ASSIGNMENT: Report only how many lines of the records contain the word "ACST".

BEGIN TASK MATERIAL

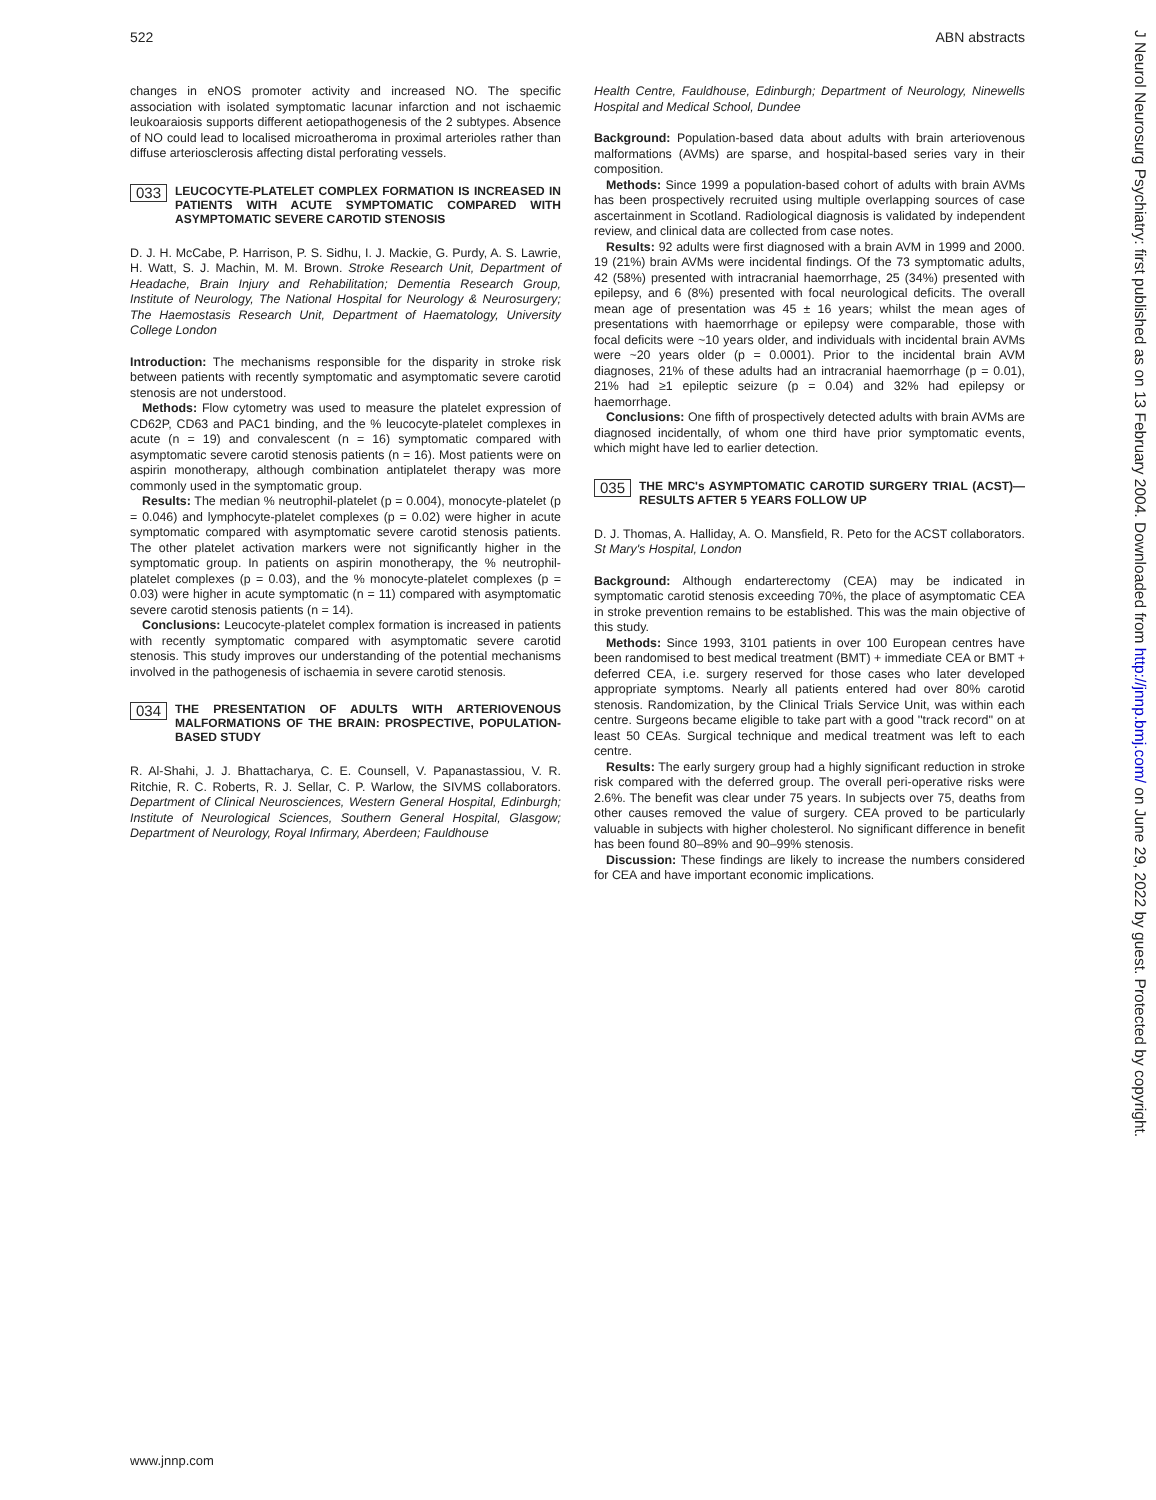522 ABN abstracts
J Neurol Neurosurg Psychiatry: first published as on 13 February 2004. Downloaded from http://jnnp.bmj.com/ on June 29, 2022 by guest. Protected by copyright.
changes in eNOS promoter activity and increased NO. The specific association with isolated symptomatic lacunar infarction and not ischaemic leukoaraiosis supports different aetiopathogenesis of the 2 subtypes. Absence of NO could lead to localised microatheroma in proximal arterioles rather than diffuse arteriosclerosis affecting distal perforating vessels.
033 LEUCOCYTE-PLATELET COMPLEX FORMATION IS INCREASED IN PATIENTS WITH ACUTE SYMPTOMATIC COMPARED WITH ASYMPTOMATIC SEVERE CAROTID STENOSIS
D. J. H. McCabe, P. Harrison, P. S. Sidhu, I. J. Mackie, G. Purdy, A. S. Lawrie, H. Watt, S. J. Machin, M. M. Brown. Stroke Research Unit, Department of Headache, Brain Injury and Rehabilitation; Dementia Research Group, Institute of Neurology, The National Hospital for Neurology & Neurosurgery; The Haemostasis Research Unit, Department of Haematology, University College London
Introduction: The mechanisms responsible for the disparity in stroke risk between patients with recently symptomatic and asymptomatic severe carotid stenosis are not understood.
Methods: Flow cytometry was used to measure the platelet expression of CD62P, CD63 and PAC1 binding, and the % leucocyte-platelet complexes in acute (n = 19) and convalescent (n = 16) symptomatic compared with asymptomatic severe carotid stenosis patients (n = 16). Most patients were on aspirin monotherapy, although combination antiplatelet therapy was more commonly used in the symptomatic group.
Results: The median % neutrophil-platelet (p = 0.004), monocyte-platelet (p = 0.046) and lymphocyte-platelet complexes (p = 0.02) were higher in acute symptomatic compared with asymptomatic severe carotid stenosis patients. The other platelet activation markers were not significantly higher in the symptomatic group. In patients on aspirin monotherapy, the % neutrophil-platelet complexes (p = 0.03), and the % monocyte-platelet complexes (p = 0.03) were higher in acute symptomatic (n = 11) compared with asymptomatic severe carotid stenosis patients (n = 14).
Conclusions: Leucocyte-platelet complex formation is increased in patients with recently symptomatic compared with asymptomatic severe carotid stenosis. This study improves our understanding of the potential mechanisms involved in the pathogenesis of ischaemia in severe carotid stenosis.
034 THE PRESENTATION OF ADULTS WITH ARTERIOVENOUS MALFORMATIONS OF THE BRAIN: PROSPECTIVE, POPULATION-BASED STUDY
R. Al-Shahi, J. J. Bhattacharya, C. E. Counsell, V. Papanastassiou, V. R. Ritchie, R. C. Roberts, R. J. Sellar, C. P. Warlow, the SIVMS collaborators. Department of Clinical Neurosciences, Western General Hospital, Edinburgh; Institute of Neurological Sciences, Southern General Hospital, Glasgow; Department of Neurology, Royal Infirmary, Aberdeen; Fauldhouse
Health Centre, Fauldhouse, Edinburgh; Department of Neurology, Ninewells Hospital and Medical School, Dundee
Background: Population-based data about adults with brain arteriovenous malformations (AVMs) are sparse, and hospital-based series vary in their composition.
Methods: Since 1999 a population-based cohort of adults with brain AVMs has been prospectively recruited using multiple overlapping sources of case ascertainment in Scotland. Radiological diagnosis is validated by independent review, and clinical data are collected from case notes.
Results: 92 adults were first diagnosed with a brain AVM in 1999 and 2000. 19 (21%) brain AVMs were incidental findings. Of the 73 symptomatic adults, 42 (58%) presented with intracranial haemorrhage, 25 (34%) presented with epilepsy, and 6 (8%) presented with focal neurological deficits. The overall mean age of presentation was 45 ± 16 years; whilst the mean ages of presentations with haemorrhage or epilepsy were comparable, those with focal deficits were ~10 years older, and individuals with incidental brain AVMs were ~20 years older (p = 0.0001). Prior to the incidental brain AVM diagnoses, 21% of these adults had an intracranial haemorrhage (p = 0.01), 21% had ≥1 epileptic seizure (p = 0.04) and 32% had epilepsy or haemorrhage.
Conclusions: One fifth of prospectively detected adults with brain AVMs are diagnosed incidentally, of whom one third have prior symptomatic events, which might have led to earlier detection.
035 THE MRC's ASYMPTOMATIC CAROTID SURGERY TRIAL (ACST)—RESULTS AFTER 5 YEARS FOLLOW UP
D. J. Thomas, A. Halliday, A. O. Mansfield, R. Peto for the ACST collaborators. St Mary's Hospital, London
Background: Although endarterectomy (CEA) may be indicated in symptomatic carotid stenosis exceeding 70%, the place of asymptomatic CEA in stroke prevention remains to be established. This was the main objective of this study.
Methods: Since 1993, 3101 patients in over 100 European centres have been randomised to best medical treatment (BMT) + immediate CEA or BMT + deferred CEA, i.e. surgery reserved for those cases who later developed appropriate symptoms. Nearly all patients entered had over 80% carotid stenosis. Randomization, by the Clinical Trials Service Unit, was within each centre. Surgeons became eligible to take part with a good ''track record'' on at least 50 CEAs. Surgical technique and medical treatment was left to each centre.
Results: The early surgery group had a highly significant reduction in stroke risk compared with the deferred group. The overall peri-operative risks were 2.6%. The benefit was clear under 75 years. In subjects over 75, deaths from other causes removed the value of surgery. CEA proved to be particularly valuable in subjects with higher cholesterol. No significant difference in benefit has been found 80–89% and 90–99% stenosis.
Discussion: These findings are likely to increase the numbers considered for CEA and have important economic implications.
www.jnnp.com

END TASK MATERIAL

FINISHED TASK: 2